BTW that image is assuming one country. imagine if there were a federation of 27-1 countries all with their codes, their levels, their requirements.. I just wanted to say this is fun, pick from that what you need. I understand the needs in the US are focused (at least in the beginning) on the insurance stuff.

view this post on Zulip Eric Ellsworth (Jan 08 2020 at 18:04):

That is fine. I don't want to challenge your scope, just raise awareness that things in other places get tricky.

Thanks. I guess the question is whether there is overlap between the concept of a formulary you are working under and the one we are working under.

view this post on Zulip Eric Ellsworth (Jan 08 2020 at 20:00):

Here is an ERD for the proposed scheme FHIR-Drug-Formulary-ERD.png

view this post on Zulip Saul Kravitz (Jan 15 2020 at 15:03):

@Eric Ellsworth - your proposed scheme is not that different than the current IG. Remember the IG is an interface to data, not the way the data will be persisted in whatever database holds the data. So, I don't think some of the 'redundancies' that you point out are significant.

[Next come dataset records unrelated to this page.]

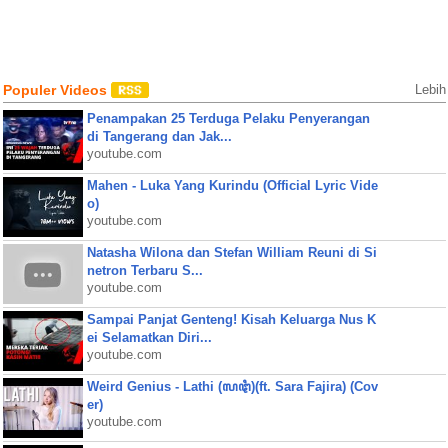
Populer Videos
Lebih
Penampakan 25 Terduga Pelaku Penyerangan
di Tangerang dan Jak...
youtube.com
Mahen - Luka Yang Kurindu (Official Lyric Vide
o)
youtube.com
Natasha Wilona dan Stefan William Reuni di Si
netron Terbaru S...
youtube.com
Sampai Panjat Genteng! Kisah Keluarga Nus K
ei Selamatkan Diri...
youtube.com
Weird Genius - Lathi (ꦭꦛꦶ)(ft. Sara Fajira) (Cov
er)
youtube.com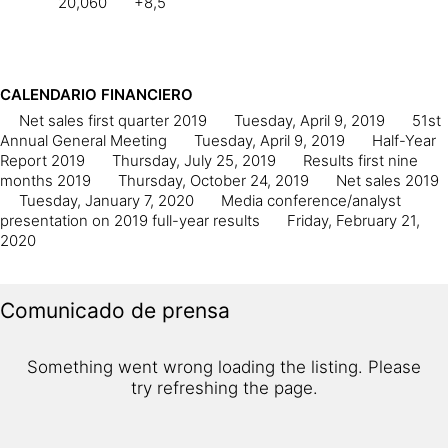
20,060
+8,5
CALENDARIO FINANCIERO
Net sales first quarter 2019
Tuesday, April 9, 2019
51st
Annual General Meeting
Tuesday, April 9, 2019
Half-Year
Report 2019
Thursday, July 25, 2019
Results first nine
months 2019
Thursday, October 24, 2019
Net sales 2019
Tuesday, January 7, 2020
Media conference/analyst
presentation on 2019 full-year results
Friday, February 21,
2020
Comunicado de prensa
Something went wrong loading the listing. Please
try refreshing the page.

In general, much of the feedback in this thread would have been very useful last spring or during the ballot for STU1...now they will serve as fodder for the STU2 discussions, hopefully after there is some experience suffering from, er using, the STU1 which is about to be published.

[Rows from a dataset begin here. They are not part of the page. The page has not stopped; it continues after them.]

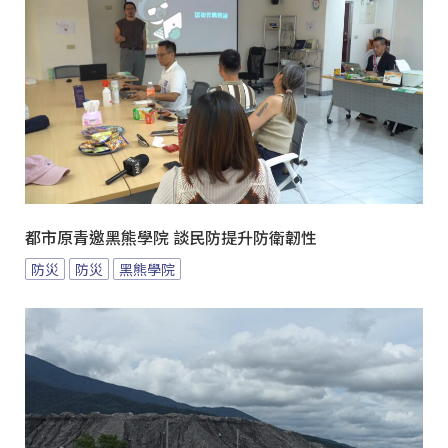
都市原青邀黑熊學院 談民防提升防衛韌性
防災
防災
黑熊學院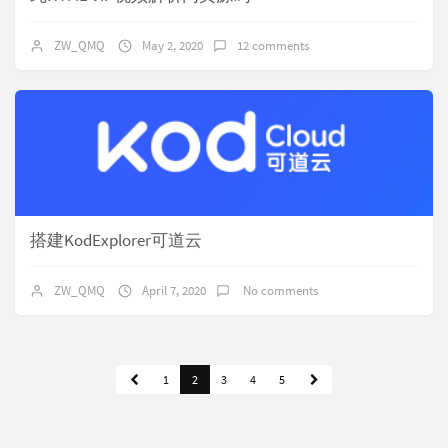
ZW_QMQ
May 2, 2020
12 comments
搭建KodExplorer可道云
ZW_QMQ
April 7, 2020
No comments
1
2
3
4
5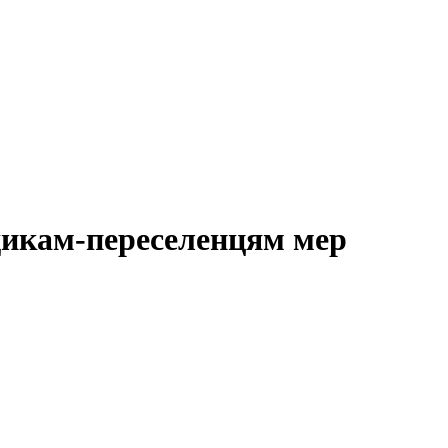
едикам-переселенцям мер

Keep in mind that this IG is meant to be a consumer facing formulary that replaces the myriad of different PDFs and web sites that plans provide today. It is NOT meant to support e-prescribing or RTPBC, nor is it meant to replace/recapitulate RxNorm. I think the level of detail provided is appropriate for a consumer shopping for a drug plan, or trying to understand their plan's formulary. The alternatives was not intended to support clinical decision making, but rather to provide a way to link "obvious" alternatives -- e.g., generic alternatives to brand name drugs. In the few plan formularies that I found that included alternative information, this is how alternatives were used.